## EXERCISE INPUT
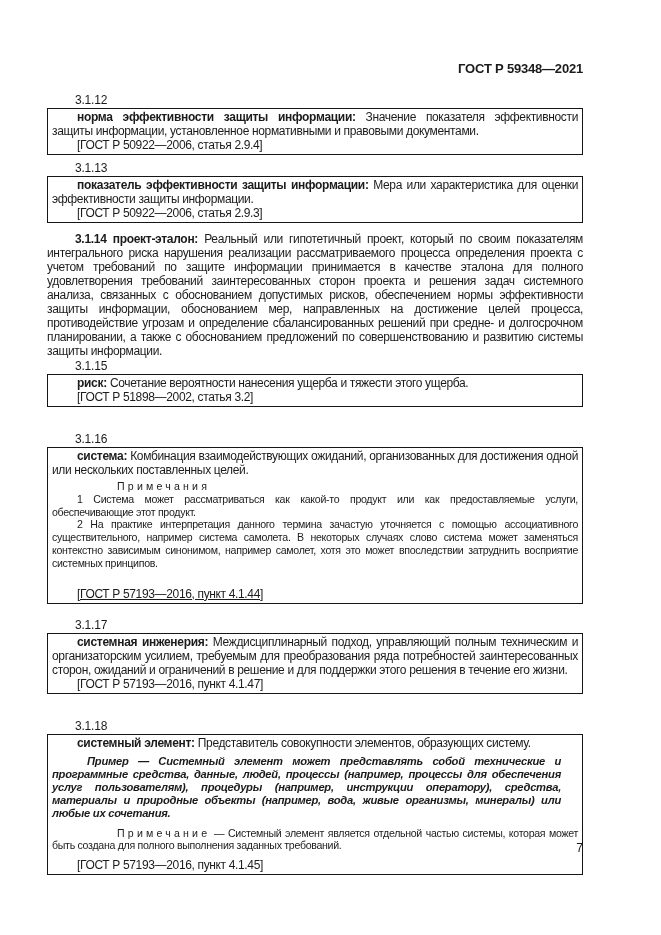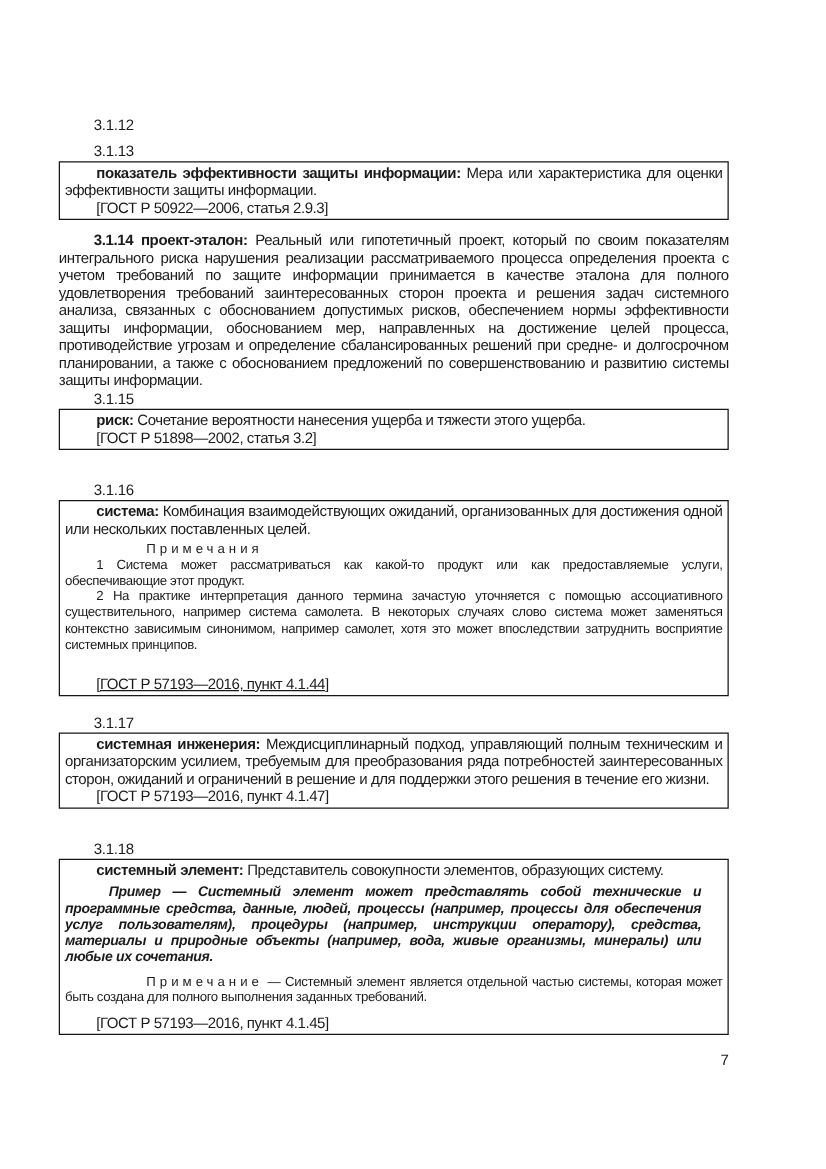--- a/index.html
+++ b/index.html
@@ -89,25 +89,30 @@
     text-align: right;
     font-size: 12px;
   }
   b { letter-spacing: -0.3px; }
 </style>
 </head>
 <body>
 
 <div class="page">
 
+  <div class="header">ГОСТ Р 59348—2021</div>
 
   <div class="content">
 
     <section>
       <div class="lbl mt92">3.1.12</div>
+      <div class="tbox">
+        <p class="p ind"><b>норма эффективности защиты информации:</b> <span>Значение показателя эффективности защиты информации, установленное нормативными и правовыми документами.</span></p>
+        <p class="p ind">[ГОСТ Р 50922—2006, статья 2.9.4]</p>
+      </div>
     </section>
 
     <section>
       <div class="lbl mt11">3.1.13</div>
       <div class="tbox">
         <p class="p ind"><b>показатель эффективности защиты информации:</b> <span>Мера или характеристика для оценки эффективности защиты информации.</span></p>
         <p class="p ind">[ГОСТ Р 50922—2006, статья 2.9.3]</p>
       </div>
     </section>
 

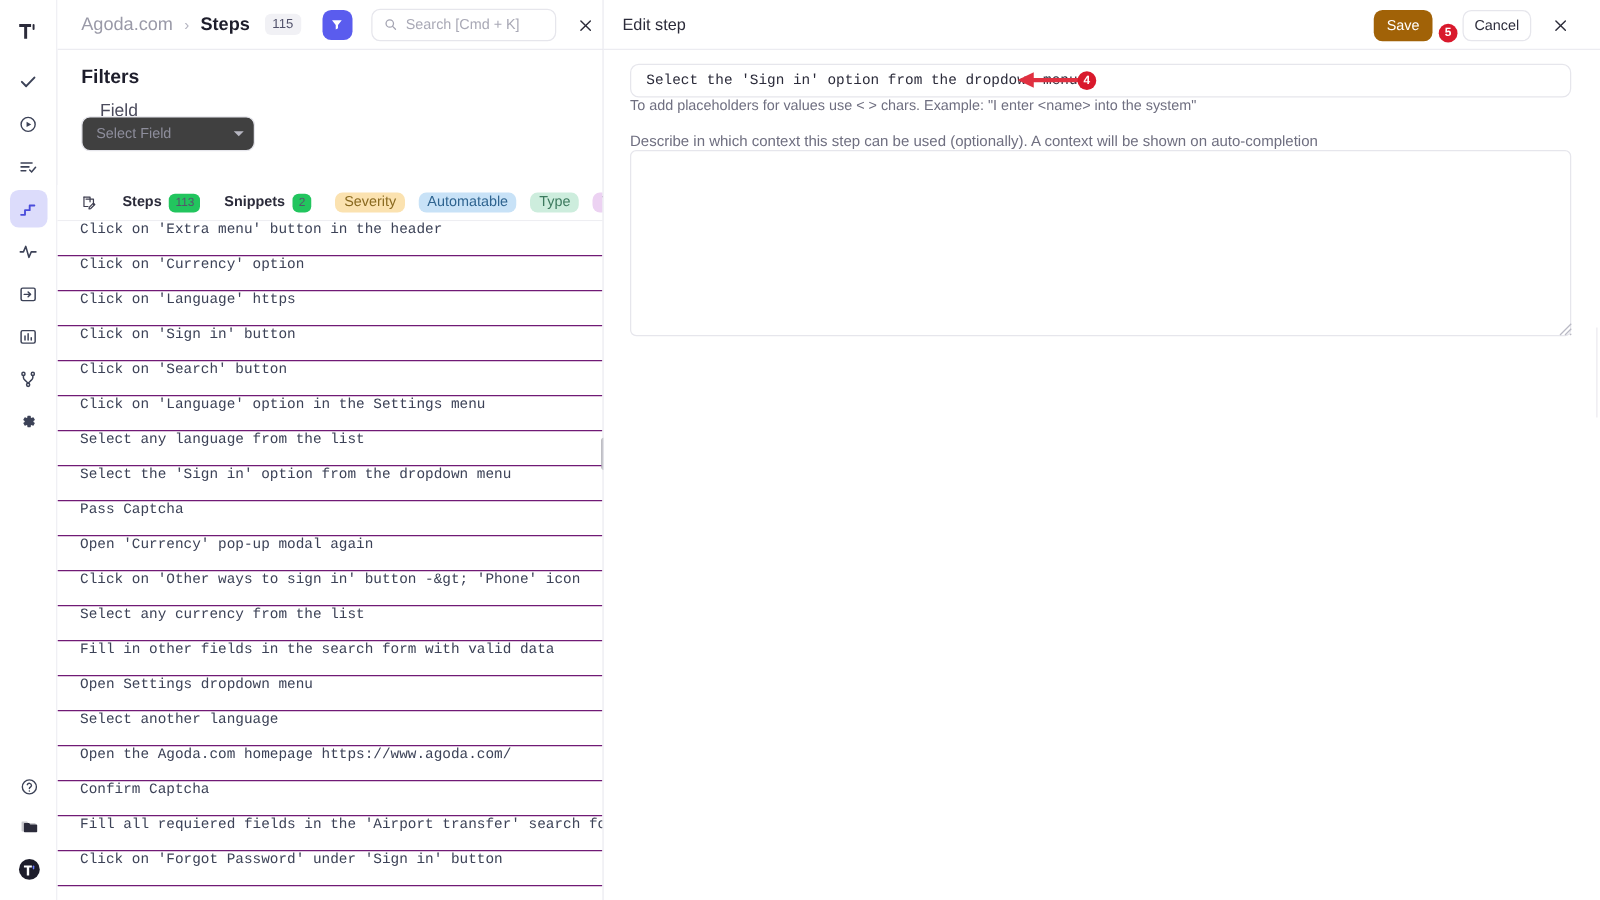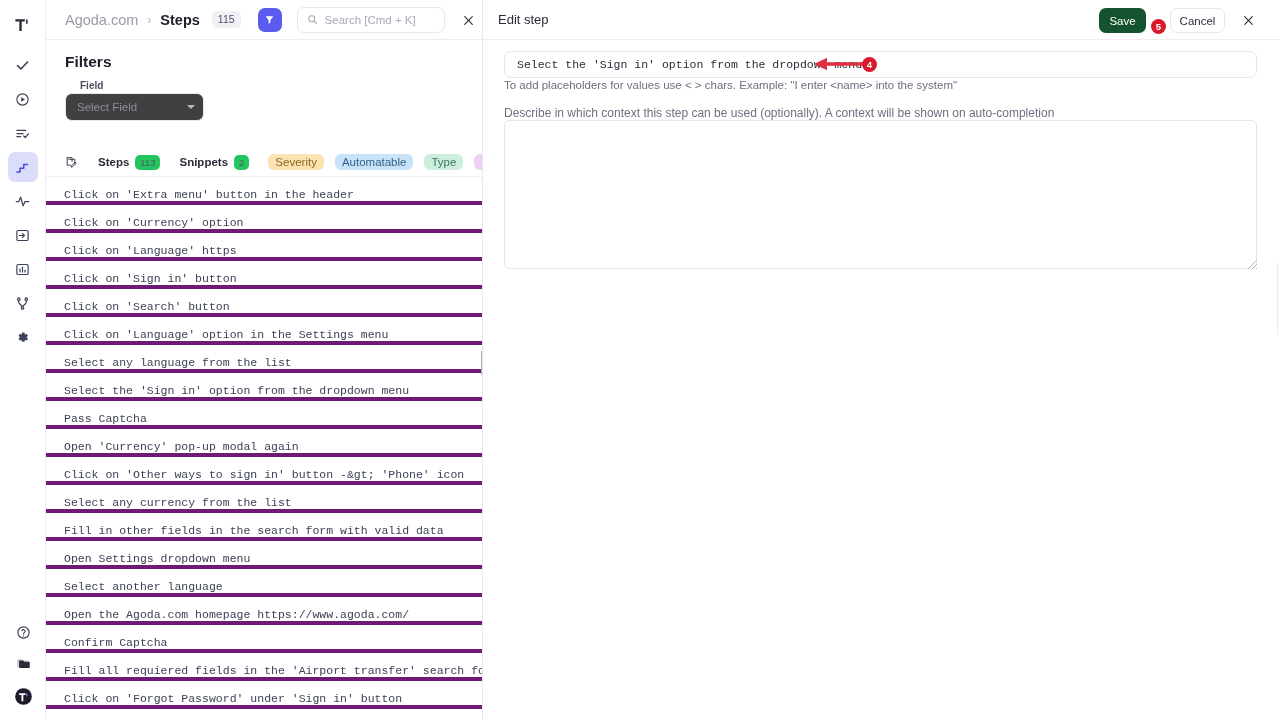--- a/index.html
+++ b/index.html
@@ -57,21 +57,21 @@
     font-family:"Liberation Sans", sans-serif; width:110px; background:transparent;
   }
   .search-box input::placeholder { color:#a9a9b6; }
   .topbar-close {
     position:absolute; left:410px; top:8px; width:24px; height:24px;
     display:flex; align-items:center; justify-content:center; cursor:pointer; color:#2c2c3a;
   }
 
   
   .filters-title { position:absolute; left:65px; top:53px; font-size:15.5px; font-weight:700; color:#1d1d2b; }
-  .field-label  { position:absolute; left:65px; top:80px; font-size:10px; font-weight:700; color:#4b4b5c;padding-left:15px; }
+  .field-label  { position:absolute; left:65px; top:80px; font-size:14px; font-weight:400; color:#4b4b5c;padding-left:15px; }
   .select-field {
     position:absolute; left:65px; top:93px; width:139px; height:28px;
     border:1px solid #e6e6ec; border-radius:7px; background:#404040;
     display:flex; align-items:center; justify-content:space-between; padding:0 8px 0 11px;
     cursor:pointer;
   }
   .select-field .ph { font-size:11.5px; color:#8e8e9c; }
   .caret { width:0;height:0;border-left:4px solid transparent;border-right:4px solid transparent;border-top:4px solid #b7b7c2; }
 
   
@@ -85,43 +85,43 @@
   .tab-item .lbl { font-size:11.5px; color:#2b2b3a; font-weight:700; }
   .tab-item .cnt { font-size:9.5px; color:#55556b; background:#22c55e; border-radius:5px; padding:2px 5px; }
   .pill { font-size:11.5px; border-radius:6px; padding:2px 7px; margin-right:11px; white-space:nowrap; cursor:pointer; }
 
   
   .steplist {
     position:absolute; left:46px; top:177px; width:436px; height:543px;
     overflow:hidden; background:#fff;
   }
   .step-row {
-    height:28px; display:flex; align-items:flex-end;
-    padding-left:18px; border-bottom:4px solid #701a75;
+    height:28px; display:flex; align-items:flex-start;
+    padding-left:18px; border-bottom:1px solid #701a75;
     font-family:"Liberation Mono", monospace; font-size:11.5px; color:#3c4257;
     white-space:nowrap; cursor:pointer;
   }
   .list-scrollbar {
     position:absolute; left:481px; top:350px; width:5px; height:26px;
     background:#a9a9b0; border-radius:3px; cursor:pointer;
   }
   .panel-divider { position:absolute; left:482px; top:0; width:1px; height:720px; background:#e8e8ee; }
 
   
   .editpanel { position:absolute; left:483px; top:0; width:797px; height:720px; background:#fff; }
   .edit-head {
     position:absolute; left:0; top:0; width:797px; height:40px;
     border-bottom:1px solid #ececf1; display:flex; align-items:center;
   }
   .edit-title { position:absolute; left:15px; top:12px; font-size:13px; color:#2b2b3a; }
   .btn {
     height:25px; border-radius:7px; font-size:11.5px; display:flex; align-items:center;
     justify-content:center; cursor:pointer; font-family:"Liberation Sans", sans-serif;
   }
-  .btn-save { position:absolute; left:616px; top:8px; width:47px; background:#14532d; color:#fff; }
+  .btn-save { position:absolute; left:616px; top:8px; width:47px; background:#a16207; color:#fff; }
   .btn-cancel { position:absolute; left:687px; top:8px; width:55px; background:#fff; color:#2d2d3c; border:1px solid #e6e6ec; }
   .edit-close { position:absolute; left:753px; top:8px; width:24px; height:24px; display:flex; align-items:center; justify-content:center; cursor:pointer; color:#2c2c3a; }
 
   .step-input {
     position:absolute; left:21px; top:51px; width:753px; height:27px;
     border:1px solid #e6e6ec; border-radius:7px; background:#fff;
     font-family:"Liberation Mono", monospace; font-size:11.5px; color:#2b2b3a;
     padding:0 12px; outline:none;
   }
   .hint {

## WHAT THIS TASK INVOLVES
Because the pictures are not wanted, retype only the text of every record, exactly as given.

## SOLUTION FOR THIS EXERCISE
--- a/index.html
+++ b/index.html
@@ -89,25 +89,30 @@
     text-align: right;
     font-size: 12px;
   }
   b { letter-spacing: -0.3px; }
 </style>
 </head>
 <body>
 
 <div class="page">
 
+  <div class="header">ГОСТ Р 59348—2021</div>
 
   <div class="content">
 
     <section>
       <div class="lbl mt92">3.1.12</div>
+      <div class="tbox">
+        <p class="p ind"><b>норма эффективности защиты информации:</b> <span>Значение показателя эффективности защиты информации, установленное нормативными и правовыми документами.</span></p>
+        <p class="p ind">[ГОСТ Р 50922—2006, статья 2.9.4]</p>
+      </div>
     </section>
 
     <section>
       <div class="lbl mt11">3.1.13</div>
       <div class="tbox">
         <p class="p ind"><b>показатель эффективности защиты информации:</b> <span>Мера или характеристика для оценки эффективности защиты информации.</span></p>
         <p class="p ind">[ГОСТ Р 50922—2006, статья 2.9.3]</p>
       </div>
     </section>
 

--- a/index.html
+++ b/index.html
@@ -57,21 +57,21 @@
     font-family:"Liberation Sans", sans-serif; width:110px; background:transparent;
   }
   .search-box input::placeholder { color:#a9a9b6; }
   .topbar-close {
     position:absolute; left:410px; top:8px; width:24px; height:24px;
     display:flex; align-items:center; justify-content:center; cursor:pointer; color:#2c2c3a;
   }
 
   
   .filters-title { position:absolute; left:65px; top:53px; font-size:15.5px; font-weight:700; color:#1d1d2b; }
-  .field-label  { position:absolute; left:65px; top:80px; font-size:10px; font-weight:700; color:#4b4b5c;padding-left:15px; }
+  .field-label  { position:absolute; left:65px; top:80px; font-size:14px; font-weight:400; color:#4b4b5c;padding-left:15px; }
   .select-field {
     position:absolute; left:65px; top:93px; width:139px; height:28px;
     border:1px solid #e6e6ec; border-radius:7px; background:#404040;
     display:flex; align-items:center; justify-content:space-between; padding:0 8px 0 11px;
     cursor:pointer;
   }
   .select-field .ph { font-size:11.5px; color:#8e8e9c; }
   .caret { width:0;height:0;border-left:4px solid transparent;border-right:4px solid transparent;border-top:4px solid #b7b7c2; }
 
   
@@ -85,43 +85,43 @@
   .tab-item .lbl { font-size:11.5px; color:#2b2b3a; font-weight:700; }
   .tab-item .cnt { font-size:9.5px; color:#55556b; background:#22c55e; border-radius:5px; padding:2px 5px; }
   .pill { font-size:11.5px; border-radius:6px; padding:2px 7px; margin-right:11px; white-space:nowrap; cursor:pointer; }
 
   
   .steplist {
     position:absolute; left:46px; top:177px; width:436px; height:543px;
     overflow:hidden; background:#fff;
   }
   .step-row {
-    height:28px; display:flex; align-items:flex-end;
-    padding-left:18px; border-bottom:4px solid #701a75;
+    height:28px; display:flex; align-items:flex-start;
+    padding-left:18px; border-bottom:1px solid #701a75;
     font-family:"Liberation Mono", monospace; font-size:11.5px; color:#3c4257;
     white-space:nowrap; cursor:pointer;
   }
   .list-scrollbar {
     position:absolute; left:481px; top:350px; width:5px; height:26px;
     background:#a9a9b0; border-radius:3px; cursor:pointer;
   }
   .panel-divider { position:absolute; left:482px; top:0; width:1px; height:720px; background:#e8e8ee; }
 
   
   .editpanel { position:absolute; left:483px; top:0; width:797px; height:720px; background:#fff; }
   .edit-head {
     position:absolute; left:0; top:0; width:797px; height:40px;
     border-bottom:1px solid #ececf1; display:flex; align-items:center;
   }
   .edit-title { position:absolute; left:15px; top:12px; font-size:13px; color:#2b2b3a; }
   .btn {
     height:25px; border-radius:7px; font-size:11.5px; display:flex; align-items:center;
     justify-content:center; cursor:pointer; font-family:"Liberation Sans", sans-serif;
   }
-  .btn-save { position:absolute; left:616px; top:8px; width:47px; background:#14532d; color:#fff; }
+  .btn-save { position:absolute; left:616px; top:8px; width:47px; background:#a16207; color:#fff; }
   .btn-cancel { position:absolute; left:687px; top:8px; width:55px; background:#fff; color:#2d2d3c; border:1px solid #e6e6ec; }
   .edit-close { position:absolute; left:753px; top:8px; width:24px; height:24px; display:flex; align-items:center; justify-content:center; cursor:pointer; color:#2c2c3a; }
 
   .step-input {
     position:absolute; left:21px; top:51px; width:753px; height:27px;
     border:1px solid #e6e6ec; border-radius:7px; background:#fff;
     font-family:"Liberation Mono", monospace; font-size:11.5px; color:#2b2b3a;
     padding:0 12px; outline:none;
   }
   .hint {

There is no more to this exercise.